Force Majeure. Neither Sytes nor any of its affiliates will be liable for any delay or failure to perform any obligation under this Agreement where the delay or failure results from any cause beyond its reasonable control, including, but not limited to, acts of God, labor disputes or other industrial disturbances, electrical or power outages, utilities or other telecommunications failures, earthquake, storms or other elements of nature, blockages, embargoes, riots, acts or orders of government, acts of terrorism, or war.

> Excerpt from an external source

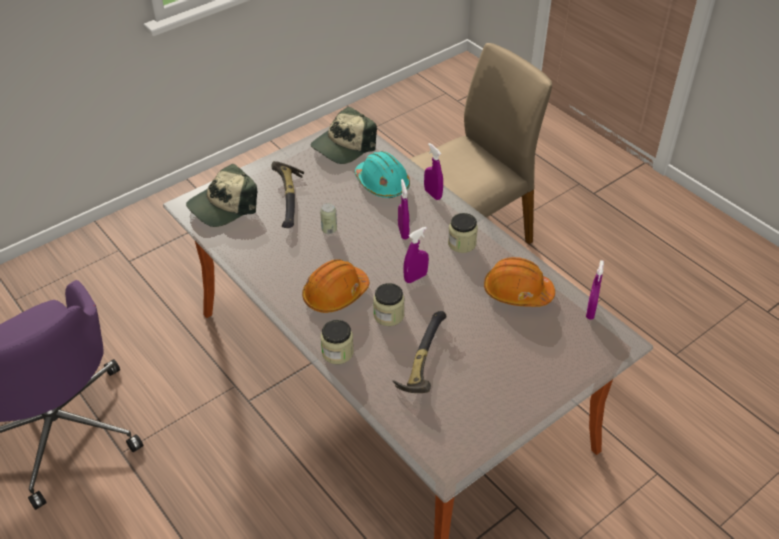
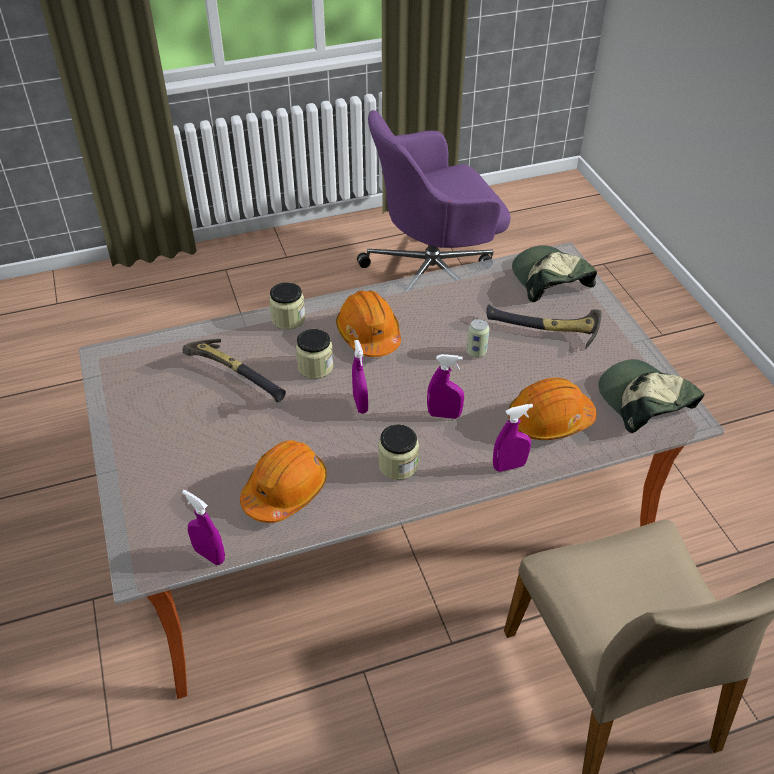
camera: 110 degrees right, 0 degrees up
turquoise hard hat [355,151,410,198] -> orange hard hat [508,377,596,440]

Export Compliance. The Services and derivatives thereof may be subject to export laws and regulations of the United States and other jurisdictions. Sytes and Customer each represents that it is not on any U.S. government denied-party list. Customer will not permit any Authorized User to access or use any Services in a U.S.-embargoed country or region or in violation of any U.S. export law or regulation.

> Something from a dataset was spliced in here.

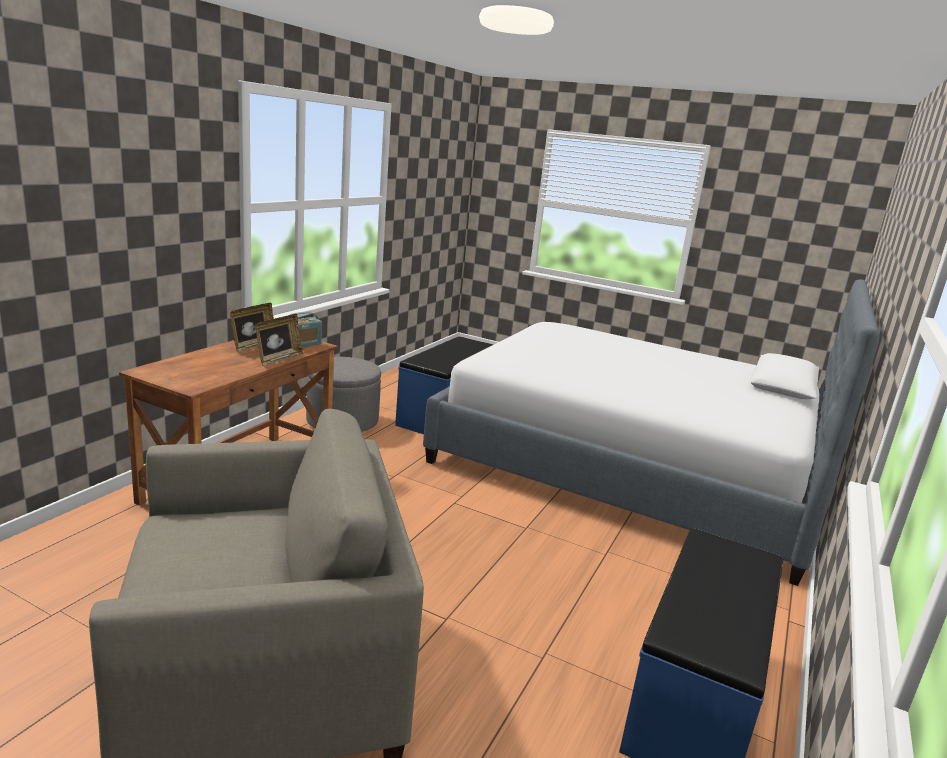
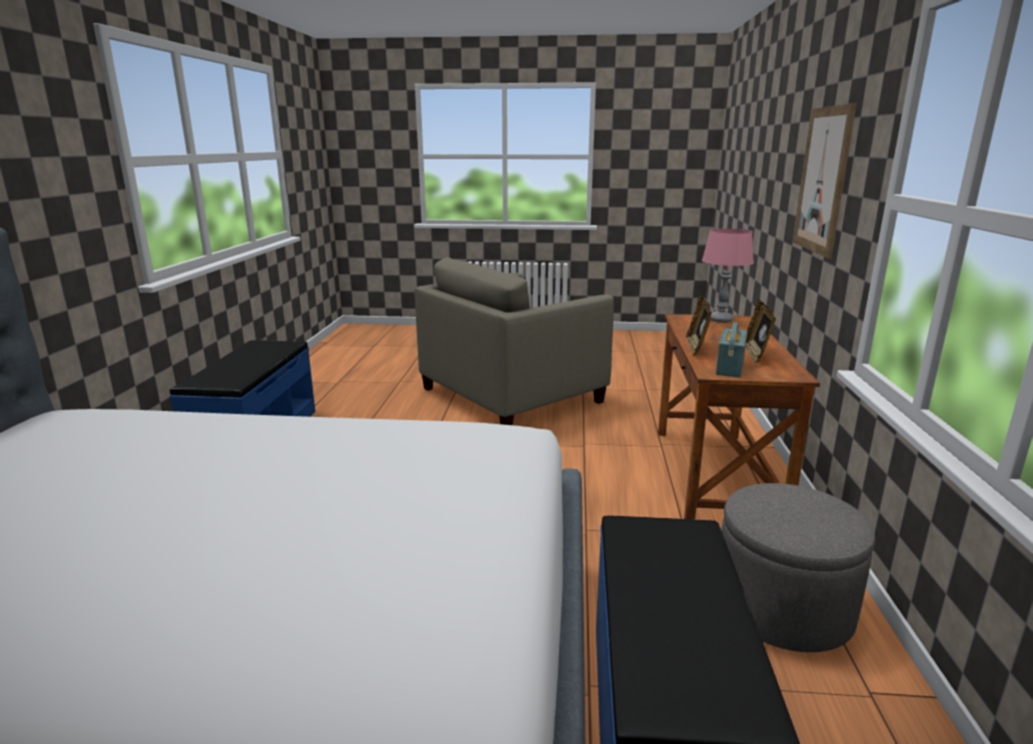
camera: 160 degrees right, 0 degrees up
none -> pink table lamp [702,228,754,323]
none -> picture [793,103,857,258]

Unenforceability and Survival. If any provision of this Agreement is held to be unenforceable, then that provision is to be construed either by modifying it to the minimum extent necessary to make it enforceable (if permitted by law) or disregarding it (if not permitted by law), and the rest of this Agreement is to remain in effect as written. Any obligations and duties which by their nature extend beyond the expiration or termination of this Agreement will survive the expiration or termination of this Agreement.
United States Government End-Users. The Services provided by Sytes are “commercial items” consisting in part of “commercial computer software” and “computer software documentation,” as such terms are used in the Federal Acquisition Regulation (“FAR”) and the Defense Federal Acquisition Regulation Supplement (“DFARS”). In accordance with FAR 12.211 (Technical data) and FAR 12.212 (Computer software), and DFARS 227.7102 (Commercial items, components, or processes) and DFARS 227.7202 (Commercial computer software and commercial computer software documentation), as applicable, the rights of the United States government to use, modify, reproduce, release, perform, display, or disclose computer software, computer software documentation, and technical data furnished in connection with the Services will be pursuant to the terms of this Agreement. This United States government rights clause is in lieu of, and supersedes, any other FAR, DFARS, or other clause or provision that addresses government rights in computer software, computer software documentation, or technical data. If a government agency needs additional rights, it must negotiate a mutually acceptable written addendum to this Agreement specifically granting those rights.